Ruhn paused, as if debating saying something else, but continued toward the stairs and out.

“Your cousin is dreamy,” Lehabah sighed from her couch.

“I thought Athalar was your one true love,” Bryce said.

“Can’t they both be?”

“Considering how terrible they are at sharing, I don’t think it’ll end well for any of you.”

Her email pinged on the laptop. Since her phone was in shards in the rubble of the Raven, Hunt had emailed, Saw your cousin leave. We’re heading to the Comitium in five minutes.

She wrote back, Don’t give me orders, Athalar.

Four minutes, sweetheart.

I told you: don’t call me sweetheart.

Three minutes.

Growling, she stood from the table, rubbing her leg. Her heels were already killing her, and knowing Athalar, he’d make her walk the entire Comitium complex. Her dress would look ridiculous with a different set of shoes, but fortunately, she kept a change of clothes in the bottom drawer of the library desk, mostly in case of a rainy day that threatened to ruin whatever she was wearing.

Lehabah said, “It’s nice—to have company down here.”

Something in Bryce’s chest wrenched, but she said, “I’ll be back later.”

30

Hunt kept a casual distance from Bryce as she walked beside him through the Comitium lobby to the bank of elevators that would take them up to the 33rd’s barracks.

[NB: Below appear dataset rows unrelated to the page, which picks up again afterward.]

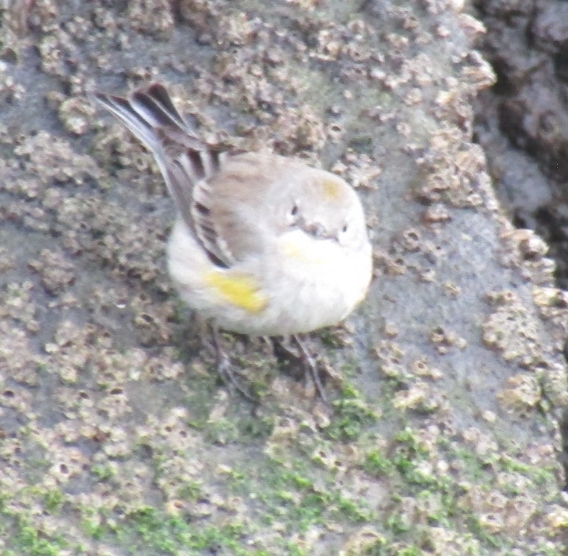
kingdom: Animalia
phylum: Chordata
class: Aves
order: Passeriformes
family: Parulidae
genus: Setophaga
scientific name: Setophaga coronata
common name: Myrtle warbler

The other elevator bays dispersed through the centralized, glass-enclosed atrium led to the four other towers of the complex: one for the City Heads’ meeting rooms and the running of Lunathion, one for Micah as both residence and official office, one for general administrative bullshit, and one for public meetings and events. Thousands upon thousands of people lived and worked within its walls, but even with the bustling lobby, Quinlan somehow managed to stand out.